There is saved, excepted and reserved, in favor of the undersigned, B.A. Puig, Jr., out of the above described property, an undivided one-sixteenth (1/16) of all the oil, gas and other minerals, except coal, in, to and under or that may be produced from the above described acreage, to be paid or delivered to Grantor, B.A. Puig, Jr., as his own property free of cost forever. Said interest hereby reserved is Non-Participating Royalty.

Fasken operates wells on the property; the Puig descendants sued Fasken for deducting post-production costs from their royalty. The trial court agreed with Puig, and the court of appeals affirmed, in a well-reasoned opinion relying on the Supreme Court’s opinion in Chesapeake Exploration v. Hyder, 483 S.W.3d 870 (Tex. 2016). “Free and of all cost forever” means what it says and includes both production costs and post-production costs. The court distinguished Heritage Resources v. Nationsbank, 939 S.w.2d 118 (Tex. 1996) because unlike Heritage the royalty clause in this reservation “does not contain a valuation point.” The lease in Heritage provided that royalty was payable on the market value “at the well,” the point at which royalty was valued for purposes of calculating royalty; so even though the lease also provided for no deductions from the lessors’ royalty, the Supreme Court said post-production costs incurred downstream of the well could be deducted.

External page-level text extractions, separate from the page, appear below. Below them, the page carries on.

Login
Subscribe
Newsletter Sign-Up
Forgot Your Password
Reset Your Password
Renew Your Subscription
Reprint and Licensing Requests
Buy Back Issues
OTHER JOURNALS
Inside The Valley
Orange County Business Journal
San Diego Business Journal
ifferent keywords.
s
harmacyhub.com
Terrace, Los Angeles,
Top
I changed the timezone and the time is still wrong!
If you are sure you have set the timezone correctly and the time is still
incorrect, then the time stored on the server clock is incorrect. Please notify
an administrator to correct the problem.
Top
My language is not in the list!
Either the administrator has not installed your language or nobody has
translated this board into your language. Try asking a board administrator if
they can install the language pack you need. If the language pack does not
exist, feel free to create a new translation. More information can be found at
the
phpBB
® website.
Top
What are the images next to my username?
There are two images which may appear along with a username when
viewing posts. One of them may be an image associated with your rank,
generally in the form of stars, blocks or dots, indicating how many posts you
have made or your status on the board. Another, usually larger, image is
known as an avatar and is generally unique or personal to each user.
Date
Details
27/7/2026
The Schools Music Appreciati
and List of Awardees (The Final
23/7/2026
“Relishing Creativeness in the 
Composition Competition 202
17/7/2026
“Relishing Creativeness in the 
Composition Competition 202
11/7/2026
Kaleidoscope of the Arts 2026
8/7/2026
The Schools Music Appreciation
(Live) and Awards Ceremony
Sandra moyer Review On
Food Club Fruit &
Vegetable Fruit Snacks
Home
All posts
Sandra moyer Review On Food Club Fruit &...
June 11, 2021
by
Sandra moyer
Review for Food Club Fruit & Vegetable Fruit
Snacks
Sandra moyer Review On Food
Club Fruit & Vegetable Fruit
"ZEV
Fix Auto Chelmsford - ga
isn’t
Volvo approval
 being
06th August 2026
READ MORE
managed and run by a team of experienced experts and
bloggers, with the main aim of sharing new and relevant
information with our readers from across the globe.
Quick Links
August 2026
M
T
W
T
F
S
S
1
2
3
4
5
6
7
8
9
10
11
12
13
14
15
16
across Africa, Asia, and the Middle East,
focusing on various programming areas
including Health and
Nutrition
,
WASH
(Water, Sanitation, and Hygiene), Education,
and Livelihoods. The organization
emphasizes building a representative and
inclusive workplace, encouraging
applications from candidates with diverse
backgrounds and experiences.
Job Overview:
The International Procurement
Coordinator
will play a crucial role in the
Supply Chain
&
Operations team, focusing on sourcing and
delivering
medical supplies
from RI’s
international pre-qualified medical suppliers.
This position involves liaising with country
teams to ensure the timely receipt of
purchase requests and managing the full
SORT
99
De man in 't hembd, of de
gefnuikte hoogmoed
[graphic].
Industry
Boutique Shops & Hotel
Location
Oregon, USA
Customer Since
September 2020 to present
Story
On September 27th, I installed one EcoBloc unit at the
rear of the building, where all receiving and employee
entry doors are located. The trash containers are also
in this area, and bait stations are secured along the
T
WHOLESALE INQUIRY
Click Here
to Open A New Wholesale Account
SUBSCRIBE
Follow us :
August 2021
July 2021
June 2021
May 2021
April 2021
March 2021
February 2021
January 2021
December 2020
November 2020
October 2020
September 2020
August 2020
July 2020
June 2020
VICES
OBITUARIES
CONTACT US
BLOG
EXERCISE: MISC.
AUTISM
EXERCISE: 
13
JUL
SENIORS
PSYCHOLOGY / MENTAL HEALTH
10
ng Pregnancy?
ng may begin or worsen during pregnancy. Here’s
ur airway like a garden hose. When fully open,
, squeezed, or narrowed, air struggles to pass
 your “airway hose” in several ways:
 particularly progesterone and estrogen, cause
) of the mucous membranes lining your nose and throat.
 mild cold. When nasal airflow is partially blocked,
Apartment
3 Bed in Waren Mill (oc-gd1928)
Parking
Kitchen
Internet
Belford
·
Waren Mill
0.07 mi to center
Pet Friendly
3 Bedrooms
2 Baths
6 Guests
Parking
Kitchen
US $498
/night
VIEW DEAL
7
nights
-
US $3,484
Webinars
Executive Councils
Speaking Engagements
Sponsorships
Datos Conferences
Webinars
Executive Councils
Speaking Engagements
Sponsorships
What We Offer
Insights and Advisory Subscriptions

If the Supreme Court does not reverse Fasken v. Puig, we now know that an oil and gas lease can simply reserve a royalty on all oil and gas, “free of cost,” without providing a valuation point such as “at the well,” and thereby prohibit deduction of post-production costs from the lessor’s royalty. No other language is necessary, at least for post-production costs incurred by the operator before the point of sale. If post-production costs are borne by the purchaser of production and deducted from the sales price, more is needed to prohibit the deduction of such costs. See Devon v. Sheppard. Also, if the operator sells “at the well” to an affiliate of the operator, the royalty clause must address sales to an affiliate to avoid indirect deduction of post-production costs incurred by the purchaser affiliate.

In any event, those of us representing royalty owners now know how to draft a royalty clause that is truly “cost-free.”